In 1998, the plaintiff began working as a mental health technician at Detroit Receiving Hospital’s Crisis Center. Throughout her employment the plaintiff received high ratings on her performance reviews. On Sept. 6, 2013, she assisted a Registered Nurse (RN) colleague in discharging a patient who turned out to be the wrong one.
Both the RN and plaintiff failed to check the patient’s identification wrist band before the discharge. Fortunately, this patient, who had only arrived the night before complaining of depression and suicidal thoughts, returned on his own volition to the hospital's crisis center seven hours later. Both the RN and plaintiff were discharged for their error. The plaintiff filed suit, alleging discrimination based on her sex.
One method of proving discrimination claims under both state and federal civil rights laws is for the plaintiff to compare him or herself to a “similarly situated” employee who is not in the same protected status and who was treated more favorably in similar circumstances. In this case, the plaintiff compared herself to two male mental health technicians who she argued committed similar offenses and were not terminated. The U.S. District Court for the Eastern District of Michigan dismissed her case, finding that the violations committed by the two males were not sufficiently similar.

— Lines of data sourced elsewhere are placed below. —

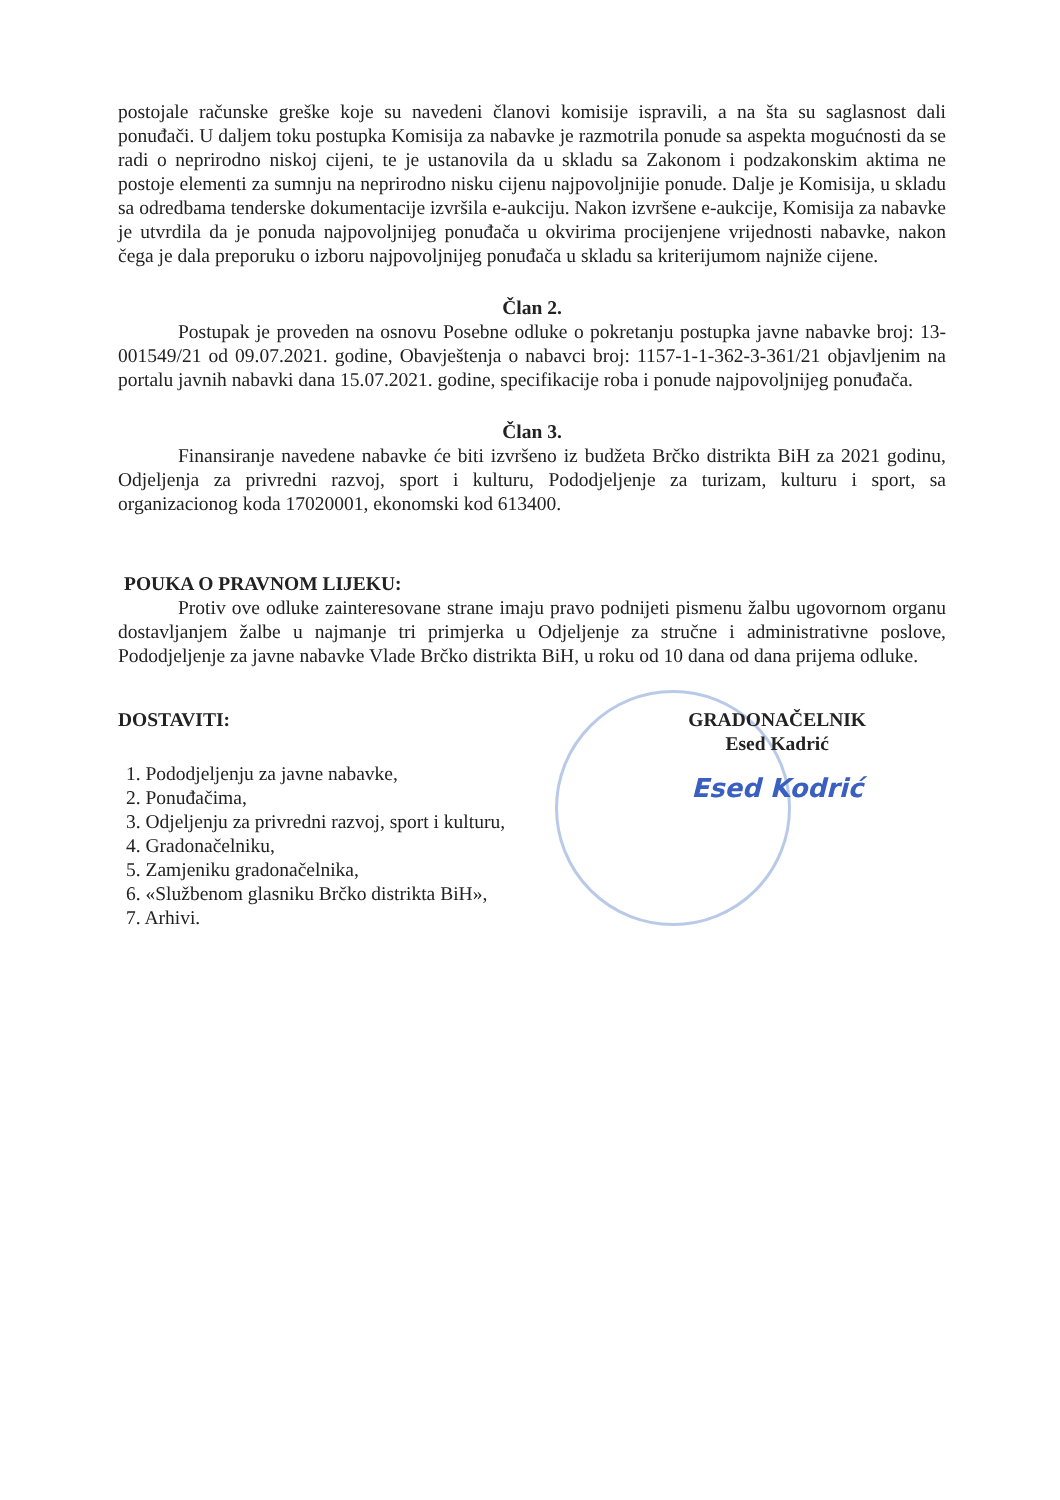postojale računske greške koje su navedeni članovi komisije ispravili, a na šta su saglasnost dali ponuđači. U daljem toku postupka Komisija za nabavke je razmotrila ponude sa aspekta mogućnosti da se radi o neprirodno niskoj cijeni, te je ustanovila da u skladu sa Zakonom i podzakonskim aktima ne postoje elementi za sumnju na neprirodno nisku cijenu najpovoljnijie ponude. Dalje je Komisija, u skladu sa odredbama tenderske dokumentacije izvršila e-aukciju. Nakon izvršene e-aukcije, Komisija za nabavke je utvrdila da je ponuda najpovoljnijeg ponuđača u okvirima procijenjene vrijednosti nabavke, nakon čega je dala preporuku o izboru najpovoljnijeg ponuđača u skladu sa kriterijumom najniže cijene.
Član 2.
Postupak je proveden na osnovu Posebne odluke o pokretanju postupka javne nabavke broj: 13-001549/21 od 09.07.2021. godine, Obavještenja o nabavci broj: 1157-1-1-362-3-361/21 objavljenim na portalu javnih nabavki dana 15.07.2021. godine, specifikacije roba i ponude najpovoljnijeg ponuđača.
Član 3.
Finansiranje navedene nabavke će biti izvršeno iz budžeta Brčko distrikta BiH za 2021 godinu, Odjeljenja za privredni razvoj, sport i kulturu, Pododjeljenje za turizam, kulturu i sport, sa organizacionog koda 17020001, ekonomski kod 613400.
POUKA O PRAVNOM LIJEKU:
Protiv ove odluke zainteresovane strane imaju pravo podnijeti pismenu žalbu ugovornom organu dostavljanjem žalbe u najmanje tri primjerka u Odjeljenje za stručne i administrativne poslove, Pododjeljenje za javne nabavke Vlade Brčko distrikta BiH, u roku od 10 dana od dana prijema odluke.
DOSTAVITI:
1. Pododjeljenju za javne nabavke,
2. Ponuđačima,
3. Odjeljenju za privredni razvoj, sport i kulturu,
4. Gradonačelniku,
5. Zamjeniku gradonačelnika,
6. «Službenom glasniku Brčko distrikta BiH»,
7. Arhivi.
GRADONAČELNIK
Esed Kadrić
Esed Kodrić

The federal appellate court disagreed, finding there were sufficient similarities for the comparison. In fact, while the circumstances may have been somewhat different, each of the two male “comparables” had discharged the wrong patient and neither had been terminated for their offense.
While most of the appellate court's opinion was devoted to comparing the plaintiff’s offense to her male comparables, the court also reviewed the composition of the workforce. The employer argued that because the decision makers were female and the vast majority of the workforce is female, there can be no inference that the plaintiff was discharged because of her sex.
The appellate court disagreed and noted that the plaintiff was the only female of the crisis center's 14 mental health technicians, which actually supported her argument that the center preferred males in that particular position. In addition, the appellate court discussed the U.S. Supreme Court’s previous ruling that it is “unwise to presume as a matter of law that human beings of one definable group will not discriminate against other members of their group.” Oncale v. Sundowner Offshore Services, Inc., 523 U.S. 75 (1998).
The appellate court found “this maxim especially true here, where the primary inference [plaintiff] attempts to draw from the record is that Crisis Center management preferred males for the position of [mental health technician], perhaps ‘because they thought females could not physically handle unruly patients.’”
The clear message from this case is that it is important for human resources professionals to not only ensure diversity across the workforce, but in specific job classifications as well. Statistics can be used to defeat a motion to dismiss.